=== Данный отрывок ===

Бокс/MMA

«Провел две тренировки за две тысячи долларов». Боец UFC Алексей Олейник рассказывает о жизни в США

«Провел две тренировки за две тысячи долларов». Боец UFC Алексей Олейник рассказывает о жизни в США
Алексей Олейник / Фото: © Cooper Neill / Contributor / UFC / Gettyimages.ru
Через месяц после своего 45-летия Алексей Олейник начал подготовку к 78-му бою.

Алексей Олейник дебютировал в UFC в 37 лет и с ходу одержал две досрочные победы в середине и в конце 2014 года. Потом вместе с большой семьей переехал в США и стал готовиться к боям во Флориде, в популярном зале American Top Team.

В 2020-м Олейник победил Мориса Грина и Фабрисио Вердума. Сайт FightMatrix поставил его на 10-е место в списке лучших тяжеловесов мира. После этого он был близок к тому, чтобы заставить сдаться Деррика Льюиса и оказаться внутри титульной гонки, но победить его из россиян смог только Сергей Павлович.

В июне этого года Олейнику исполнилось 45 лет, за несколько месяцев до даты он огорчил 29-летнего тяжеловеса Джареда Вандераа и теперь готов подраться с очень серьезным борцом из зала Хамзата Чимаева и Александра Густафссона — Илиром Латифи. Все это время семья Олейников живет в США, а сам боец подчеркивает, что находится во Флориде на работе, и действительно много работает даже между боями.

— Самое трудоемкое, что сделали за последнее время?

— Нужно было отвезти дочь — 700 километров в одну сторону, столько же обратно. С супругой отвезли, вернулись, забрали двух сыновей и повезли их в другой лагерь — он находится в 400 километрах. То есть 1400 км с дочкой за полутора суток, потом с сыновьями еще 1000 км. Домой приехали в 12 ночи и в семь утра должны были быть в аэропорту, лететь в Чикаго. Самолет задерживается на три часа из-за дождя, потом в самолете провели еще три часа, нас высаживают и сообщают, что погода слишком плохая. Не полетим. Вот мы часов восемь потеряли.

Возвращаемся домой, нам говорят, что есть билеты из другого аэропорта, но до него ехать 200 километров, едем туда. Так у нас почти сутки отнял перелет до города, который от нас в 2000 километров. Проводим там достаточно сложный мастер-класс и летим обратно.

Теперь, пока дочери нет дома, мне хочется сделать ремонт в ее комнате, там достаточно плохие пол и стены. Вот прямо сейчас говорю с вами и еду за плиткой. Понятно, что ничего сложного — я не копаю карьеры, но дел много.

=== Показанный материал ===

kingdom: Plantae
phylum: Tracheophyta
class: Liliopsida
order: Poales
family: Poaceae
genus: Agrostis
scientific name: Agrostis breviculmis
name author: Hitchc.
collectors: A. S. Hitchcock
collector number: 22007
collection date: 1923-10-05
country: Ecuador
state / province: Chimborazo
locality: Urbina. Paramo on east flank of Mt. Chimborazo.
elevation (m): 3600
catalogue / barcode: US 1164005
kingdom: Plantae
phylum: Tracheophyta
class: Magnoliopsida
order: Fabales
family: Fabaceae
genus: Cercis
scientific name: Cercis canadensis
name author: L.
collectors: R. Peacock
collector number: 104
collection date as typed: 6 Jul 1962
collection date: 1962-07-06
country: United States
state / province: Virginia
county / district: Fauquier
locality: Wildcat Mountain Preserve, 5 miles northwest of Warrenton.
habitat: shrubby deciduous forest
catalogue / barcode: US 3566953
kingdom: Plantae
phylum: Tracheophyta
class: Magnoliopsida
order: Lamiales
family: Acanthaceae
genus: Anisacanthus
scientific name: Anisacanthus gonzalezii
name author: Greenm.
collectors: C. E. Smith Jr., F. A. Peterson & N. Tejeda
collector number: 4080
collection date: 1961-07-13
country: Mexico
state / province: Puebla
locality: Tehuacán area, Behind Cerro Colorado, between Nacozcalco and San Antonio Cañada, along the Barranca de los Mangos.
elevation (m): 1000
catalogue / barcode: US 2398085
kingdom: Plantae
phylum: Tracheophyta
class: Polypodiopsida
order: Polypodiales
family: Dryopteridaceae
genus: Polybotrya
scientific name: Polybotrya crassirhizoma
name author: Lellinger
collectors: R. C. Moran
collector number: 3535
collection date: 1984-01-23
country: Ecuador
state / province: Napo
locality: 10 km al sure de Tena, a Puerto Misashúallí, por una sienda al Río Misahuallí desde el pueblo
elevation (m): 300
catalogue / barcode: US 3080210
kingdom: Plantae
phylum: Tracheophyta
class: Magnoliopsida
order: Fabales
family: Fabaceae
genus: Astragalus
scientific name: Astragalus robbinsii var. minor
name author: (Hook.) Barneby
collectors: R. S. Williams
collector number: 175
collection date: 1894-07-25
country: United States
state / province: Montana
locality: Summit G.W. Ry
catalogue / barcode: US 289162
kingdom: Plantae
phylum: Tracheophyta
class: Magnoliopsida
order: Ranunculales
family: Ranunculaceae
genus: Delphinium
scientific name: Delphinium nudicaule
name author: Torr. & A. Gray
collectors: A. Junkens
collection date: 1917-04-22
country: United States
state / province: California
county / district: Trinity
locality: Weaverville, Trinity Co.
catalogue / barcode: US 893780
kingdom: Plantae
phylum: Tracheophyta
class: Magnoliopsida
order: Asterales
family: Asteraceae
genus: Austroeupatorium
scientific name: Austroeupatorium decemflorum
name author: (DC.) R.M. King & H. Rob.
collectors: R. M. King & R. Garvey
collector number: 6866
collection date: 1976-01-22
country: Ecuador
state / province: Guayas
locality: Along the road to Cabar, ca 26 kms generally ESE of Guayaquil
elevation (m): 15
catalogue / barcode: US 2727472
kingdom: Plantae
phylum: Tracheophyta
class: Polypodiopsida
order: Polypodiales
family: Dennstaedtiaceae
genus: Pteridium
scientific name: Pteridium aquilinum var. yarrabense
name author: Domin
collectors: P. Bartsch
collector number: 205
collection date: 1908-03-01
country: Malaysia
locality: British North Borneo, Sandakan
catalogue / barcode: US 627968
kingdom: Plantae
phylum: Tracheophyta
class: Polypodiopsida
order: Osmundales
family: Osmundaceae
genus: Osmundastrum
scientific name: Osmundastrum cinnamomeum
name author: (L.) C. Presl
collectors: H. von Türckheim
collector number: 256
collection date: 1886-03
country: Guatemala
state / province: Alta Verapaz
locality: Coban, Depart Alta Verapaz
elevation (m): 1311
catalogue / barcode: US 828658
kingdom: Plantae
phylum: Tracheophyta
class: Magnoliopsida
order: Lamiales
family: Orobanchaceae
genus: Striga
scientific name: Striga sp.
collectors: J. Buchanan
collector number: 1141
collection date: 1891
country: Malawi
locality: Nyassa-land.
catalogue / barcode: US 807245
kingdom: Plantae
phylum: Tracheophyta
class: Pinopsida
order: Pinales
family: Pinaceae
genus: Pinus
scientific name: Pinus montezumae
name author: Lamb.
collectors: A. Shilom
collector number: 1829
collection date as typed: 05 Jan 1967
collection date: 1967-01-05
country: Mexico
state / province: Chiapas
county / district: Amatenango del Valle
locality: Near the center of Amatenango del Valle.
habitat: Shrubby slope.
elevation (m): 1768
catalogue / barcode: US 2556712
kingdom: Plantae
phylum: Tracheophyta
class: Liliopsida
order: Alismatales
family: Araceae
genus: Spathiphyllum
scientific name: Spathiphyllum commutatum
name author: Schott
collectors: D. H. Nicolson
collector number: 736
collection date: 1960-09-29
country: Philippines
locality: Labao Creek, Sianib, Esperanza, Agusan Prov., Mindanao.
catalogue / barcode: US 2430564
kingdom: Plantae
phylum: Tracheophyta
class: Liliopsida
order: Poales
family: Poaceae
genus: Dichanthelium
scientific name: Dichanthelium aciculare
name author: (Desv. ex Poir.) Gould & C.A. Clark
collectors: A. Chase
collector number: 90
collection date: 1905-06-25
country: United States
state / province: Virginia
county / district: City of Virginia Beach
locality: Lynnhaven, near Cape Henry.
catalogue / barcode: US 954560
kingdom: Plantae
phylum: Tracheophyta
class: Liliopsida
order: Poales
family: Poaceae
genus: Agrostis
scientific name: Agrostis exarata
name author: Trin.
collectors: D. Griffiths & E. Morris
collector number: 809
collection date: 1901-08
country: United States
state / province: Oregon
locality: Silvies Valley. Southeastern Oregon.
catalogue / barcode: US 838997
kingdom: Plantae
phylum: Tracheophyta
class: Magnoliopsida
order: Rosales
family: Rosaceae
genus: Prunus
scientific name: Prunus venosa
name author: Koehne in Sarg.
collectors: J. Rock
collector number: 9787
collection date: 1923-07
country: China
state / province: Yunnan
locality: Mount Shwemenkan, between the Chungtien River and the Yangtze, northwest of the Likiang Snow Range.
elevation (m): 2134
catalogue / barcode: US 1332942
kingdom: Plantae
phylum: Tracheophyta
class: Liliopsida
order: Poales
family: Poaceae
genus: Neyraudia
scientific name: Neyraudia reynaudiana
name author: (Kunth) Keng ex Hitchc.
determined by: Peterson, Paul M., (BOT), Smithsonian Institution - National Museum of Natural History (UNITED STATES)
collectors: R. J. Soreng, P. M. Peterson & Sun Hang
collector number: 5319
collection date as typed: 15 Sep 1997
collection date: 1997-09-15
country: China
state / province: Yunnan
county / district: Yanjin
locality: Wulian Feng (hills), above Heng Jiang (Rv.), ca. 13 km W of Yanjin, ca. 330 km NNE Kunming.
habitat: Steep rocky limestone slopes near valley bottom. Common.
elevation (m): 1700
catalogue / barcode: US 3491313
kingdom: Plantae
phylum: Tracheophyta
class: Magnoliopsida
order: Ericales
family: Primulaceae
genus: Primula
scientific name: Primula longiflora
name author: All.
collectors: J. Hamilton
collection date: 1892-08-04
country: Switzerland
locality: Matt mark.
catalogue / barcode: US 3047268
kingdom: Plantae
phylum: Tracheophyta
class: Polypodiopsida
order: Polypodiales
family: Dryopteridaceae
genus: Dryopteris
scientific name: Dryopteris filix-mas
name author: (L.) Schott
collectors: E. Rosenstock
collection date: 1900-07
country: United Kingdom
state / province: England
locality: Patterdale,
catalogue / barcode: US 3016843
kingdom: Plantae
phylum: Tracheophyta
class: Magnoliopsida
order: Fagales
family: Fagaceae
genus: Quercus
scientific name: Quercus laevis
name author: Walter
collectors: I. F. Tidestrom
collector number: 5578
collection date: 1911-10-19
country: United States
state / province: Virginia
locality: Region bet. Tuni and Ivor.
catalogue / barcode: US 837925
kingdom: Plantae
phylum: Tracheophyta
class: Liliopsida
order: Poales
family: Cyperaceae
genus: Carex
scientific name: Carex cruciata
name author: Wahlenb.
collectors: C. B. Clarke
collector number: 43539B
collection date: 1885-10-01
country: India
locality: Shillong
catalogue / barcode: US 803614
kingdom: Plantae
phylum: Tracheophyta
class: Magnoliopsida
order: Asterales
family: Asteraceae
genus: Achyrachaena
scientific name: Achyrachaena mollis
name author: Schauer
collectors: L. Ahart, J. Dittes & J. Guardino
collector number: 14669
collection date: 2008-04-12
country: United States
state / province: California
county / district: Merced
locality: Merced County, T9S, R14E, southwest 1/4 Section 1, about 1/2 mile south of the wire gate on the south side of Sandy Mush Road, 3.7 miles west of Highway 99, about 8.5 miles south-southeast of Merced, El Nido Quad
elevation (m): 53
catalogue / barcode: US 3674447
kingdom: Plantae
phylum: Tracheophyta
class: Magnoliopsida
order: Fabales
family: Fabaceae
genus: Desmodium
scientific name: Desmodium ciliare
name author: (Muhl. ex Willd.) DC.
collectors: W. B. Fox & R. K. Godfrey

===

- Задание 1:
Ответьте на вопросы по тексту об Алексее Олейнике:
(a) В каком возрасте Олейник дебютировал в UFC?
(b) Какое место в списке лучших тяжеловесов мира отвел ему сайт FightMatrix?
(c) На каком расстоянии находится лагерь, куда повезли двух сыновей?
- Задание 2: Перепишите из текста об Алексее Олейнике отрывок от слов «В 2020-м Олейник победил» до слов «даже между боями.» включительно.
- Задание 3: Продолжите текст об Алексее Олейнике после его последнего приведенного предложения.

- Ответ 1:
(a) В 37 лет.
(b) 10-е место.
(c) В 400 километрах.

- Ответ 2:
В 2020-м Олейник победил Мориса Грина и Фабрисио Вердума. Сайт FightMatrix поставил его на 10-е место в списке лучших тяжеловесов мира. После этого он был близок к тому, чтобы заставить сдаться Деррика Льюиса и оказаться внутри титульной гонки, но победить его из россиян смог только Сергей Павлович.

В июне этого года Олейнику исполнилось 45 лет, за несколько месяцев до даты он огорчил 29-летнего тяжеловеса Джареда Вандераа и теперь готов подраться с очень серьезным борцом из зала Хамзата Чимаева и Александра Густафссона — Илиром Латифи. Все это время семья Олейников живет в США, а сам боец подчеркивает, что находится во Флориде на работе, и действительно много работает даже между боями.

- Ответ 3:
Фото: © Личный архив Алексея Олейника

— Если я не путаю, вашей старшей дочке 20 или 21. По сути, она самостоятельный человек, который живет в Америке.

— Думаю, что ей в Америке хорошо. Когда она росла в Москве, мы с супругой шутили, что это был немного европеизированный, рафинированный ребенок. Была плохо подготовлена к российским реалиям, где достаточно шустрая жизнь и не всегда спокойная. Нам с женой как спортсменам всегда нужны какие-то достижения, рекорды, а ей не нужно этого, поэтому у нее в Америке все нормально. Сейчас она учится в колледже, чтобы у нас денег не просить и чувствовать себя самостоятельной, старается где-то работать, в кафе или где-то еще, сама зарабатывает деньги.

А другим детям как будто не так интересно здесь. У них все равно воспитание наше. Не всегда нравится, что тут что-то нельзя.

Фото: © Личный архив Алексея Олейника

— Говорят, что в США развит детский спорт, у вас сыновья чем-то занимаются?

— У нас все дети занимаются музыкой и плаванием. Средний сын занимается борьбой в данный момент. До этого и он, и дочь года полтора отзанимались джиу-джитсу. Очень не хочу, чтобы они были профессиональными спортсменами.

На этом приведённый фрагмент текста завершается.